Your objective — Please give the part of the items below that opens with the line containing "Image generation (experimental)" and closes with the line containing "We help all" as a JSON list of strings, one string per line, with both of those lines included and blank lines left out.

Exercise materials —

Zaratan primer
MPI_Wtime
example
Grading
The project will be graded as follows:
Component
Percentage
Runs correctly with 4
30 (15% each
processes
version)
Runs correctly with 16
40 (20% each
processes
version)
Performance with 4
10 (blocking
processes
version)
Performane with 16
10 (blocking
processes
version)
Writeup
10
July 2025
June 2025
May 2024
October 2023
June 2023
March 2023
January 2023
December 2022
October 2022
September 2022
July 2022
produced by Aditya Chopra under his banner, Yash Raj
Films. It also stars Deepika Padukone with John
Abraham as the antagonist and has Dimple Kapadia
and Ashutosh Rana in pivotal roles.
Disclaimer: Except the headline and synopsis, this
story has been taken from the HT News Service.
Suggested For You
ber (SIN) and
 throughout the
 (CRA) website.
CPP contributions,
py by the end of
...
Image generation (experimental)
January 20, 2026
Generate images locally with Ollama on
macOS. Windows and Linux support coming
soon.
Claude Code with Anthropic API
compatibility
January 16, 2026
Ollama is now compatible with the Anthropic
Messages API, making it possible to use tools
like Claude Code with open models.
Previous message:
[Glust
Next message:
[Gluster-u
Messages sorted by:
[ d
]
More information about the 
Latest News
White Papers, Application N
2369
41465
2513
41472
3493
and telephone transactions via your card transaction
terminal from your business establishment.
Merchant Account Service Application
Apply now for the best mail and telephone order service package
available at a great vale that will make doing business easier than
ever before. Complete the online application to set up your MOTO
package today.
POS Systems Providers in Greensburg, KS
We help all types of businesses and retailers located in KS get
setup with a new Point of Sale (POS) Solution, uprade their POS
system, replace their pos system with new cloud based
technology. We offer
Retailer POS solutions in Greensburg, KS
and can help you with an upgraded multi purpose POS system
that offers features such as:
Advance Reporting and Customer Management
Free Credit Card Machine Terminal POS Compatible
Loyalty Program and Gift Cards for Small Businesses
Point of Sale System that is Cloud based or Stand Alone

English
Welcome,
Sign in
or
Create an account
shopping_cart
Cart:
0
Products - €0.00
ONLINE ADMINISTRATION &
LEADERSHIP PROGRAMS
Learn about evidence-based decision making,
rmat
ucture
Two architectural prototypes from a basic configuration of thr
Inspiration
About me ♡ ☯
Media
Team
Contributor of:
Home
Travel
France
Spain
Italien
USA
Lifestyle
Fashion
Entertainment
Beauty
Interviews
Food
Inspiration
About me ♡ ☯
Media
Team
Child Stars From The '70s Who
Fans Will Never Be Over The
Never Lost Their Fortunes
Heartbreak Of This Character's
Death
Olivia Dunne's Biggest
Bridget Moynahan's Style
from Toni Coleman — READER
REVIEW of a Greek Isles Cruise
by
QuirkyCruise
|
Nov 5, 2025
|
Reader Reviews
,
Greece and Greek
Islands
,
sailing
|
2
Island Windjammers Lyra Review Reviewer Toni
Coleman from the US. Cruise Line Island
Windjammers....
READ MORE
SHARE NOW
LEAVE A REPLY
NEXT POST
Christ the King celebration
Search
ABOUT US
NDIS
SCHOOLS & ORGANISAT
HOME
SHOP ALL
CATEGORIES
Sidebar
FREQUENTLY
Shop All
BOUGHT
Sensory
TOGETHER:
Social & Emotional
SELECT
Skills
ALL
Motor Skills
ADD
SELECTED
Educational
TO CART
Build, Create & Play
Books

Answer to this task —
[
  "Image generation (experimental)",
  "January 20, 2026",
  "Generate images locally with Ollama on",
  "macOS. Windows and Linux support coming",
  "soon.",
  "Claude Code with Anthropic API",
  "compatibility",
  "January 16, 2026",
  "Ollama is now compatible with the Anthropic",
  "Messages API, making it possible to use tools",
  "like Claude Code with open models.",
  "Previous message:",
  "[Glust",
  "Next message:",
  "[Gluster-u",
  "Messages sorted by:",
  "[ d",
  "]",
  "More information about the ",
  "Latest News",
  "White Papers, Application N",
  "2369",
  "41465",
  "2513",
  "41472",
  "3493",
  "and telephone transactions via your card transaction",
  "terminal from your business establishment.",
  "Merchant Account Service Application",
  "Apply now for the best mail and telephone order service package",
  "available at a great vale that will make doing business easier than",
  "ever before. Complete the online application to set up your MOTO",
  "package today.",
  "POS Systems Providers in Greensburg, KS",
  "We help all types of businesses and retailers located in KS get"
]